Com relação ao uso de medicamentos, o uso concomitante de IECA e BRAT apresenta indicações precisas, como proteinúria de difícil controle ou insuficiência cardíaca congestiva.33 Em nosso estudo há baixa prevalência do uso de ambas as drogas, isoladas e em conjunto. Nota-se que há diminuição do uso do IECA na categoria 1 e 5 da DRC, porém o uso do BRAT é mais elevado nas categorias 4 e 5. Uma revisão sistemática realizada por Catalá-Lopez indicou que não houve piora da TFG em diabéticos que fizeram uso de ambas as drogas.34
O declínio da TFG foi muito baixo, denotando excelente controle dos usuários. A taxa média do delta foi de 5 ml positivos, ou seja, houve ganho na função renal, o que reflete que o modelo de atenção à saúde adotado, multiprofissional, é adequado e fornece bons resultados. O mesmo raciocínio pode ser utilizado quando observamos o indicador HBA1C para os diabéticos, que apresentou melhora relevante.
Como limitações do estudo, nem todos os exames solicitados pelo médico foram realizados. Além disso, os exames não foram realizados em um mesmo laboratório. Este é um estudo de "vida real", portanto mostra a dificuldade de realização de exames laboratoriais em nosso meio.

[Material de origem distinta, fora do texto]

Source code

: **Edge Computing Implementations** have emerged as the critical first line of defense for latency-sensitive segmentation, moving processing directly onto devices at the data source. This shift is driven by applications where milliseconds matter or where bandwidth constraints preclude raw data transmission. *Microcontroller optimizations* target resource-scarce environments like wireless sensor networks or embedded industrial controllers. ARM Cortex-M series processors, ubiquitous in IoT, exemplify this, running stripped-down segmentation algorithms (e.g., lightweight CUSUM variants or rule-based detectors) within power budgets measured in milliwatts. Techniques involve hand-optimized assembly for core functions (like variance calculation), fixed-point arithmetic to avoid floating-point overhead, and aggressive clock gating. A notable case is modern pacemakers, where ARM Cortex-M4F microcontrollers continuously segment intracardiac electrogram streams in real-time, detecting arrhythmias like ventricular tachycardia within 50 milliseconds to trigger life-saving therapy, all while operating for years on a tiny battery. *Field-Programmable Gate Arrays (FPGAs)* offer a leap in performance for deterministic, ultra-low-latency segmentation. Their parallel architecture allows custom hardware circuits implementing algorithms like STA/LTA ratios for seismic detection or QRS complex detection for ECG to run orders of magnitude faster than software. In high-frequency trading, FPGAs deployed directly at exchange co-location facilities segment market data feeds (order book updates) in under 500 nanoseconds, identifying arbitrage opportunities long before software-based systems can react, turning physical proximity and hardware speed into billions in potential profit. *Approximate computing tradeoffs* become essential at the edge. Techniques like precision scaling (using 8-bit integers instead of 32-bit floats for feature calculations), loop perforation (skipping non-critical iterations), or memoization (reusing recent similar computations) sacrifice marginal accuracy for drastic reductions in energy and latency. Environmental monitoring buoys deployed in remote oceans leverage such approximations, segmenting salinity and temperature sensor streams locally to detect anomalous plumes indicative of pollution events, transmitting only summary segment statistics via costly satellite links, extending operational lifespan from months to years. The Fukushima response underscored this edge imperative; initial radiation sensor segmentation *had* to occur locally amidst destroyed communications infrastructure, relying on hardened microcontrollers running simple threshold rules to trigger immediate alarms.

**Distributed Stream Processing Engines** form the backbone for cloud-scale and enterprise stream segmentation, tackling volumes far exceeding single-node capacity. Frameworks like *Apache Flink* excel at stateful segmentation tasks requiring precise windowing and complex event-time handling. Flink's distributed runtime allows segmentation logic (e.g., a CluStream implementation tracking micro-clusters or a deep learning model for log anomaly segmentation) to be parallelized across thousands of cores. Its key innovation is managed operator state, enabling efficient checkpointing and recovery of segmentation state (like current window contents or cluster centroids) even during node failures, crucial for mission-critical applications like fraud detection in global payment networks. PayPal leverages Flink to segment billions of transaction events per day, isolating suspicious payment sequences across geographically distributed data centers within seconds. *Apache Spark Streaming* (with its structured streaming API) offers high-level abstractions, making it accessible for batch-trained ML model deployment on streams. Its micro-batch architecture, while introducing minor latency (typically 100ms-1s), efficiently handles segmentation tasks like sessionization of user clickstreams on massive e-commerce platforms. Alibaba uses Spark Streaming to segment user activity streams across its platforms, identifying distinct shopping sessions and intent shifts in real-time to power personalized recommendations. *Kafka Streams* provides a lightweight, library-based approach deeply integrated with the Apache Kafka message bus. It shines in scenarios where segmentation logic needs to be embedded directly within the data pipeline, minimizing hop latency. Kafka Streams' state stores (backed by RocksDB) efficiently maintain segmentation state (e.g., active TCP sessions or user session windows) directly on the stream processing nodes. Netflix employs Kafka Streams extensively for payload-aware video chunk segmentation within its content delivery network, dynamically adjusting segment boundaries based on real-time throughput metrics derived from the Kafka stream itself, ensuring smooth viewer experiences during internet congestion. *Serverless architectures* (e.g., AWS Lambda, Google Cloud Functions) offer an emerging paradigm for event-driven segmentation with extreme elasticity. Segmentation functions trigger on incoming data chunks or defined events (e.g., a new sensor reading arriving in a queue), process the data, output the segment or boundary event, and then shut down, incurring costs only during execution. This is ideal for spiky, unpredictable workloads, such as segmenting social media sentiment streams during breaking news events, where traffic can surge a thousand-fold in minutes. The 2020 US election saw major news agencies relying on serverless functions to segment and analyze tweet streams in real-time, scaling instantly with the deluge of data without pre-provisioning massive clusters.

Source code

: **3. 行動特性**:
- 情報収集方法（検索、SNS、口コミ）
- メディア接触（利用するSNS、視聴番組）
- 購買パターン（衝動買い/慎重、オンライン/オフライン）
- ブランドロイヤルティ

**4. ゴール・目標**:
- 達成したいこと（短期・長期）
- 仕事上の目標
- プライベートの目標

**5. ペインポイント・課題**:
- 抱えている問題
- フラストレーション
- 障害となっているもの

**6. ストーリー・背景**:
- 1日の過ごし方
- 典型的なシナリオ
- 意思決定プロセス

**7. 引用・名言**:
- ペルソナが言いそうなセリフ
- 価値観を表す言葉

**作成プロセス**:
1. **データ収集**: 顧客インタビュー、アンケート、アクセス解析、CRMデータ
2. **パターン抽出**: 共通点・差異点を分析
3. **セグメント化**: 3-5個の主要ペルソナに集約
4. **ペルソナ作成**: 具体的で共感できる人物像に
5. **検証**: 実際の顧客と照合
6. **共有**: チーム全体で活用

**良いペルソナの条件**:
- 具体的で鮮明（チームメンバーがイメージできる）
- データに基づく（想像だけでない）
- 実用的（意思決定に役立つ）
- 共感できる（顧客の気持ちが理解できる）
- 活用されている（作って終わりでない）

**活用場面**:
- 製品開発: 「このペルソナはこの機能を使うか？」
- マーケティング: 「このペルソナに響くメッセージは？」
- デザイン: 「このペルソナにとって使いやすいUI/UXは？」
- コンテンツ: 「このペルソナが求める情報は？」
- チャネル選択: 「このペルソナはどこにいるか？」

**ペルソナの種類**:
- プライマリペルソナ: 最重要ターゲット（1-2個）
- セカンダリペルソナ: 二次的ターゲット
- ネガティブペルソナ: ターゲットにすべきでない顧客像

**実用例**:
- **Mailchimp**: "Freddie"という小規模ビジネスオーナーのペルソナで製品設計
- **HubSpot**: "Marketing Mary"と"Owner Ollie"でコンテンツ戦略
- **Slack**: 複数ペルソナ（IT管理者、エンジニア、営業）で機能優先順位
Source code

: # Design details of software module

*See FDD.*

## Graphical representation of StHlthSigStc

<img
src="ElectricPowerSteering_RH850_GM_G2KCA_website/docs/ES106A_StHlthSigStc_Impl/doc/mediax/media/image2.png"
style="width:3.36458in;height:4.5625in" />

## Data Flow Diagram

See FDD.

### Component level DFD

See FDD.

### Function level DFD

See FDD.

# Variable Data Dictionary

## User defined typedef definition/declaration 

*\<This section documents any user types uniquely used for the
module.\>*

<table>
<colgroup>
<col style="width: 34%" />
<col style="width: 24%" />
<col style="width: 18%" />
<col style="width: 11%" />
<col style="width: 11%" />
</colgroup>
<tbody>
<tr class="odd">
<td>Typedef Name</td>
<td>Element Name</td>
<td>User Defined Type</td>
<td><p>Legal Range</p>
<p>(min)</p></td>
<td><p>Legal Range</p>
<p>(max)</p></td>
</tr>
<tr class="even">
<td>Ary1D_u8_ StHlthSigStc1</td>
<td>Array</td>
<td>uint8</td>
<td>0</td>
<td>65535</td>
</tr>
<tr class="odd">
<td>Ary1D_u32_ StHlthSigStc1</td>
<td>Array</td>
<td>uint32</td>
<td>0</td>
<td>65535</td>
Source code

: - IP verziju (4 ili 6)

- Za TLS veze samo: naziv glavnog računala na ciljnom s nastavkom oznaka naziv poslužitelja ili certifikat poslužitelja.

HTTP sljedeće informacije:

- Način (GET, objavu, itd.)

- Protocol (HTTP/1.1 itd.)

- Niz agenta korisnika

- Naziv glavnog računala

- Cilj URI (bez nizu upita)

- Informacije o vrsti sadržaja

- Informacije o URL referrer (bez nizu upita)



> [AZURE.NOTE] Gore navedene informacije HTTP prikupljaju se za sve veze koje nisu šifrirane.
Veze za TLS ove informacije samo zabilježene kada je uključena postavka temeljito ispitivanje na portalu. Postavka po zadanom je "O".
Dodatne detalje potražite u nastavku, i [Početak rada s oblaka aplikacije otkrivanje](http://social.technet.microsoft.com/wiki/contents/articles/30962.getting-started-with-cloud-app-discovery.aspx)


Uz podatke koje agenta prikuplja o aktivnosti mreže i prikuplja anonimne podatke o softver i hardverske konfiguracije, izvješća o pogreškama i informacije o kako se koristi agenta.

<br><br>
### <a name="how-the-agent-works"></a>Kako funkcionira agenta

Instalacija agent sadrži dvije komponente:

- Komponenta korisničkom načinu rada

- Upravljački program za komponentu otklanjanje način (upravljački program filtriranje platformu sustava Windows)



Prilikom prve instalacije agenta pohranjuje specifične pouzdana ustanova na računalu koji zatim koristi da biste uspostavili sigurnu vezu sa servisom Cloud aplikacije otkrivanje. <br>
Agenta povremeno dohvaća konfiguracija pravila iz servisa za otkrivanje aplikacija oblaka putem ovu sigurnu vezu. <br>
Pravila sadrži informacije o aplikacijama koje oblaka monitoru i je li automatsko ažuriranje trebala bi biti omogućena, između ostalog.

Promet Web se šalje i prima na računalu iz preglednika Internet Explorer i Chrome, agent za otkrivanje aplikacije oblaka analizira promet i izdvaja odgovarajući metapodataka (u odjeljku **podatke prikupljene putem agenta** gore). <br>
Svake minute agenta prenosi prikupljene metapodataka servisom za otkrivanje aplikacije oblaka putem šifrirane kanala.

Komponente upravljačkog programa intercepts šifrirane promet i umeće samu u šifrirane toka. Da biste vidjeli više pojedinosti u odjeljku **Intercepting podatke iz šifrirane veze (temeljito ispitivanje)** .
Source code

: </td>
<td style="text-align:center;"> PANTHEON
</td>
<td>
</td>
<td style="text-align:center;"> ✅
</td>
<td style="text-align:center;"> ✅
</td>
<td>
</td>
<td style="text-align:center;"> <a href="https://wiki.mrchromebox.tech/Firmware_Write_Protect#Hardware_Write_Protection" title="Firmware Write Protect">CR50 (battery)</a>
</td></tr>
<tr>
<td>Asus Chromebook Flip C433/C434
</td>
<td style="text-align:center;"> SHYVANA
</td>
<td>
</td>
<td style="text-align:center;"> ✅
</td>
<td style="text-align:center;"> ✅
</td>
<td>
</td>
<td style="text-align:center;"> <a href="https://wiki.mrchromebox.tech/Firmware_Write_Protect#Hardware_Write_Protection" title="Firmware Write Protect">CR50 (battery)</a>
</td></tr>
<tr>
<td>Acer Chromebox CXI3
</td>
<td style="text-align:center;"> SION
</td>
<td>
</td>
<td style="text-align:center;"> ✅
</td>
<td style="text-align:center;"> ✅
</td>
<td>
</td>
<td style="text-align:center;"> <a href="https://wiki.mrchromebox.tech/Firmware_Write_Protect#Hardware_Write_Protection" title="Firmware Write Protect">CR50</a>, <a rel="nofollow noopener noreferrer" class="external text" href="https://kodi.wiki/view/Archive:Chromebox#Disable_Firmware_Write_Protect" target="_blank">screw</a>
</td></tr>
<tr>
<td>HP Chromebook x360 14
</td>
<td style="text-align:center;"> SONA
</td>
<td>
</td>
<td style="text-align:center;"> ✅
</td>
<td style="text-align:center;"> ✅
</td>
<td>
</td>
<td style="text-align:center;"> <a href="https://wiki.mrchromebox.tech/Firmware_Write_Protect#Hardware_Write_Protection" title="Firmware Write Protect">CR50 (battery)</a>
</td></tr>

Dados validados são de vital importância para gestores em saúde para monitorização dos usuários. Nossa população é predominantemente idosa, de baixa renda, obesa, usuária de polifarmácia e tem pouca escolaridade. É, portanto, uma população vulnerável que necessita de cuidados multiprofissionais intensivos para retardar a progressão da doença e diminuir a morbimortalidade. O fato de a taxa de filtração glomerular (TFG) apresentar-se com delta positivo é uma evidência de que estamos atingindo a principal meta: retardar o início da terapia renal substitutiva, e com isso melhorar a qualidade de vida e diminuir os custos.